WORK TO BE COMPLETED: Where in the data does the word "https" appear? Find those lines and copy them.

====== RECORDS TO USE

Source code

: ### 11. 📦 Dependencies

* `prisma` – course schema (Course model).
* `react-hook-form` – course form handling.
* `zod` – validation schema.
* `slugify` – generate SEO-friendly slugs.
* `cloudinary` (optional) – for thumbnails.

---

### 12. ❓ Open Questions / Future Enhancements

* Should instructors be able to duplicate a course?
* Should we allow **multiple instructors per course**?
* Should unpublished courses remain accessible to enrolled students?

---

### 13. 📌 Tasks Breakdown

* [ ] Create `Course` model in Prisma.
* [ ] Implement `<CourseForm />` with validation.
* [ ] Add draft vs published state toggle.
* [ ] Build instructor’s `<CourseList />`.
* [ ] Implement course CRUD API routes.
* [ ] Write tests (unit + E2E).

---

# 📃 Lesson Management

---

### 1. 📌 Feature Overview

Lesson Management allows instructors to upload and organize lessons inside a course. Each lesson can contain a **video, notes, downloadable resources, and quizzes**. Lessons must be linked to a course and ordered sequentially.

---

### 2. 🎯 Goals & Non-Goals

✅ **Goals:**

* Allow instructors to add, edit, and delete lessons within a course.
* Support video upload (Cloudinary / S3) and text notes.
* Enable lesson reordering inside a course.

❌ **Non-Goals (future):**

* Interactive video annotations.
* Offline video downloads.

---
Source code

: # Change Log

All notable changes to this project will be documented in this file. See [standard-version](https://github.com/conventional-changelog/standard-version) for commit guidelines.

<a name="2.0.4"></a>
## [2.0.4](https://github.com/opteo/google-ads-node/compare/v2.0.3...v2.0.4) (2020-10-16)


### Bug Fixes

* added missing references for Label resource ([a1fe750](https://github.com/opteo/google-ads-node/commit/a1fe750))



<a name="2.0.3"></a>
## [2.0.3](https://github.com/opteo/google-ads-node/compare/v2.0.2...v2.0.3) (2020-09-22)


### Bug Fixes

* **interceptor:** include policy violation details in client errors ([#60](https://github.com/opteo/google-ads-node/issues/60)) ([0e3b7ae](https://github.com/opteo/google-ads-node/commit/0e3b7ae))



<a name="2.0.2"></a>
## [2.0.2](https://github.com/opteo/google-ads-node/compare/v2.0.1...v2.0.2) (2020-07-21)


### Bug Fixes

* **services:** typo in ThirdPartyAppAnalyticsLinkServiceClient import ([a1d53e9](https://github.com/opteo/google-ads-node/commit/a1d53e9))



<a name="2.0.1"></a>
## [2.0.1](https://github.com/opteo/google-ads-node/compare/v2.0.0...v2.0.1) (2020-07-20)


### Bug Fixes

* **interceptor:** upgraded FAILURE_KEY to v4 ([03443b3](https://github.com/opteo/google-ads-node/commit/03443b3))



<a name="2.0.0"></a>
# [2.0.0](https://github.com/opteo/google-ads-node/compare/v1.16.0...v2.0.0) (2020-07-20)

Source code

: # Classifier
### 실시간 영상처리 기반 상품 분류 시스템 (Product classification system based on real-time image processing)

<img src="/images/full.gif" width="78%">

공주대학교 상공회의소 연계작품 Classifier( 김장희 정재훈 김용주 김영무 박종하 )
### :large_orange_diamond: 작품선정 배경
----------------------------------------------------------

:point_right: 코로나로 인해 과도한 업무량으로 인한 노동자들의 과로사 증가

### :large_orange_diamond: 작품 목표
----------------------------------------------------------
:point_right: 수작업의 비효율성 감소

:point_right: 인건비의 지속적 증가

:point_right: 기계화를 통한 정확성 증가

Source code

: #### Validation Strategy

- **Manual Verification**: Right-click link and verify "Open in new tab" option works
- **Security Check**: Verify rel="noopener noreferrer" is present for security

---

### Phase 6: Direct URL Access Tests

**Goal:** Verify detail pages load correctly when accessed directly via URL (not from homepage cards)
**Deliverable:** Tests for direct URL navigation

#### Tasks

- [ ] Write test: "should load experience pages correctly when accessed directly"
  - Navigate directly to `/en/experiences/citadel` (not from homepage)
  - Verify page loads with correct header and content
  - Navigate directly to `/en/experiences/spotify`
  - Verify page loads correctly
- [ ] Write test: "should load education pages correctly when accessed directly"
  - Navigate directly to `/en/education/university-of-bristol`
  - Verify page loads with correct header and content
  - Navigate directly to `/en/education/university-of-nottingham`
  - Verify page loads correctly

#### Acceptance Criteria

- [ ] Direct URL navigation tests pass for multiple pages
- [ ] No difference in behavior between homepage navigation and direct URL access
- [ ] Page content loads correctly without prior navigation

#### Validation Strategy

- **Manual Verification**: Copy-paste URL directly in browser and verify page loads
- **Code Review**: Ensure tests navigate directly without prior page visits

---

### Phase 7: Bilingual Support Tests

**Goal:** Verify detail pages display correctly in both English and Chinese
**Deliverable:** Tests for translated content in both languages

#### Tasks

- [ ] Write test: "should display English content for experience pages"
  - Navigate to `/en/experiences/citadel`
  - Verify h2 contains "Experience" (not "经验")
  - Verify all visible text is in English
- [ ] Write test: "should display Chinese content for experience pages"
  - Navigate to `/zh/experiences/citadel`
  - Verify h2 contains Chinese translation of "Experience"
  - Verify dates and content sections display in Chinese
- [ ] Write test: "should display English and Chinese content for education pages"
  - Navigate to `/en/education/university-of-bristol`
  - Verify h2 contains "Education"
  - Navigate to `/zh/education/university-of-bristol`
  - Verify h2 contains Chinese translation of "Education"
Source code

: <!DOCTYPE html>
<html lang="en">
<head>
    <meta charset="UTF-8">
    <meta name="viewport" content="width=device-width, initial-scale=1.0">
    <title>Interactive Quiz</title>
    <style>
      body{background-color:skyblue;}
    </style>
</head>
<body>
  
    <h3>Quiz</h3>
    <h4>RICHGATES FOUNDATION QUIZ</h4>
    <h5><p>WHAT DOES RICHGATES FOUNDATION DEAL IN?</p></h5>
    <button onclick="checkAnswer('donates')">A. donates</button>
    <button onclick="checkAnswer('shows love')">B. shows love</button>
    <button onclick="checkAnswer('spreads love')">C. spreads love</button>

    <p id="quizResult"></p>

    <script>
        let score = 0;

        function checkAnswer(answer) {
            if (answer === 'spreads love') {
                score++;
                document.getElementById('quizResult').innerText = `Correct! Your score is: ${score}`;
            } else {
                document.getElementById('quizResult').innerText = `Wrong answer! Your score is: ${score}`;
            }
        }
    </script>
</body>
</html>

============

EXERCISE ANSWER:
All notable changes to this project will be documented in this file. See [standard-version](https://github.com/conventional-changelog/standard-version) for commit guidelines.
## [2.0.4](https://github.com/opteo/google-ads-node/compare/v2.0.3...v2.0.4) (2020-10-16)
* added missing references for Label resource ([a1fe750](https://github.com/opteo/google-ads-node/commit/a1fe750))
## [2.0.3](https://github.com/opteo/google-ads-node/compare/v2.0.2...v2.0.3) (2020-09-22)
* **interceptor:** include policy violation details in client errors ([#60](https://github.com/opteo/google-ads-node/issues/60)) ([0e3b7ae](https://github.com/opteo/google-ads-node/commit/0e3b7ae))
## [2.0.2](https://github.com/opteo/google-ads-node/compare/v2.0.1...v2.0.2) (2020-07-21)
* **services:** typo in ThirdPartyAppAnalyticsLinkServiceClient import ([a1d53e9](https://github.com/opteo/google-ads-node/commit/a1d53e9))
## [2.0.1](https://github.com/opteo/google-ads-node/compare/v2.0.0...v2.0.1) (2020-07-20)
* **interceptor:** upgraded FAILURE_KEY to v4 ([03443b3](https://github.com/opteo/google-ads-node/commit/03443b3))
# [2.0.0](https://github.com/opteo/google-ads-node/compare/v1.16.0...v2.0.0) (2020-07-20)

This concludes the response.